TASK DETAILS:
Search the records below for the word "Edge", then return every line where it appears.

Data items:
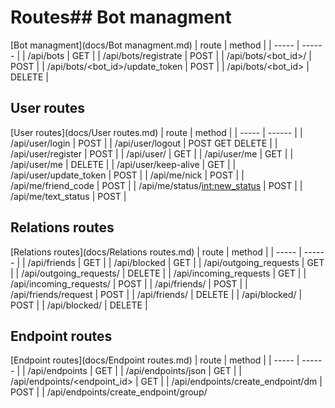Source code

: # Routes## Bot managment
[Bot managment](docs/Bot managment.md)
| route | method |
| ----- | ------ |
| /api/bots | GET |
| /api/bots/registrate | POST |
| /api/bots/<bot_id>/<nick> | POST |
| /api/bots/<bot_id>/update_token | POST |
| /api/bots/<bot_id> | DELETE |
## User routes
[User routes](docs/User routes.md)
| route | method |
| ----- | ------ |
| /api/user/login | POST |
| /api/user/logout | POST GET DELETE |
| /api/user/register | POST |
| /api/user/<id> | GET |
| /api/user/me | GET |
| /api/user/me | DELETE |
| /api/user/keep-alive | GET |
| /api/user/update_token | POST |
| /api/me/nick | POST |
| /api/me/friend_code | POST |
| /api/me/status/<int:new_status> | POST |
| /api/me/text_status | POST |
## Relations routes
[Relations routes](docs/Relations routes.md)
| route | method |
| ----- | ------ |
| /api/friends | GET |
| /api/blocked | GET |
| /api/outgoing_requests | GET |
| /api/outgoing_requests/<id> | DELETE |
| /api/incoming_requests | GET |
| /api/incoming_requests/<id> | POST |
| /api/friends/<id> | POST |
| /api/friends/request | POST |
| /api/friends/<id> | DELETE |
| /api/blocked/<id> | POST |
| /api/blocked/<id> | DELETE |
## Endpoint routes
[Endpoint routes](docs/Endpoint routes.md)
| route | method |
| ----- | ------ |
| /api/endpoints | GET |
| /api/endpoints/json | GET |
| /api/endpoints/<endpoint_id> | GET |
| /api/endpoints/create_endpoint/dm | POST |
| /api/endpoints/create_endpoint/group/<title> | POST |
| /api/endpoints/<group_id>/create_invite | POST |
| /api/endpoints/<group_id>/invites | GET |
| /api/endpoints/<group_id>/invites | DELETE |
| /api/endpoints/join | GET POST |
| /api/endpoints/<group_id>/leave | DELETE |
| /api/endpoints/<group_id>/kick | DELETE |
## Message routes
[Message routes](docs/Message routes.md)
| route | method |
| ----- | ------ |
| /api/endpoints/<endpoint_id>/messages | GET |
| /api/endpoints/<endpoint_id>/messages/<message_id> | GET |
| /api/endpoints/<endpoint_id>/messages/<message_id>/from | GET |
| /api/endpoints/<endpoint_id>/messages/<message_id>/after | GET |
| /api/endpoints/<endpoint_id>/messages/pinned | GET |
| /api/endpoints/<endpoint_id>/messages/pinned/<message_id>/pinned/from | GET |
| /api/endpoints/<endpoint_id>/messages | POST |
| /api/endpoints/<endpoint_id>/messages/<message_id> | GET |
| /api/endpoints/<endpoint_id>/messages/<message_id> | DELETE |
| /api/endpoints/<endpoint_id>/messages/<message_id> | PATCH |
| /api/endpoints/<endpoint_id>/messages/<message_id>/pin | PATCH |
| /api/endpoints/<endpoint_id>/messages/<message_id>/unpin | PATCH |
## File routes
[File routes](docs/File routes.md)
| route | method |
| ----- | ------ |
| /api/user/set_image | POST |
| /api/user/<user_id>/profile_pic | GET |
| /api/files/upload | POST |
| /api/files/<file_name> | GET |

==

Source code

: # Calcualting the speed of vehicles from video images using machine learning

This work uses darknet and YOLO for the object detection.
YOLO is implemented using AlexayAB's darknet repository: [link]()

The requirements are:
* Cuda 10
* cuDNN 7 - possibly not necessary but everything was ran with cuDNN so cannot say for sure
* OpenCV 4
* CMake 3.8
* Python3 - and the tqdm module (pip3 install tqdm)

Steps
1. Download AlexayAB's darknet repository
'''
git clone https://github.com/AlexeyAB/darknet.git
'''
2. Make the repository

* * *

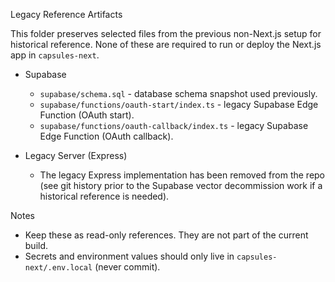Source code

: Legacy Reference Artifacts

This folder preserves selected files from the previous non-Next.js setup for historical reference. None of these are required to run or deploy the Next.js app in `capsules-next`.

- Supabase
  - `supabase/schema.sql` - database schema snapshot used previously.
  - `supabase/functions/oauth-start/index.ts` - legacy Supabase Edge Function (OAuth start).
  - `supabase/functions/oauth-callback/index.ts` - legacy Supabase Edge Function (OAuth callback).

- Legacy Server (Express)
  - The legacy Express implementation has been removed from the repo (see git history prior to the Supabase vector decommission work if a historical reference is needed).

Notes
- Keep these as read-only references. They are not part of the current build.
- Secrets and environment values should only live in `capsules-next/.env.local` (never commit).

TASK RESULT:
  - `supabase/functions/oauth-start/index.ts` - legacy Supabase Edge Function (OAuth start).
  - `supabase/functions/oauth-callback/index.ts` - legacy Supabase Edge Function (OAuth callback).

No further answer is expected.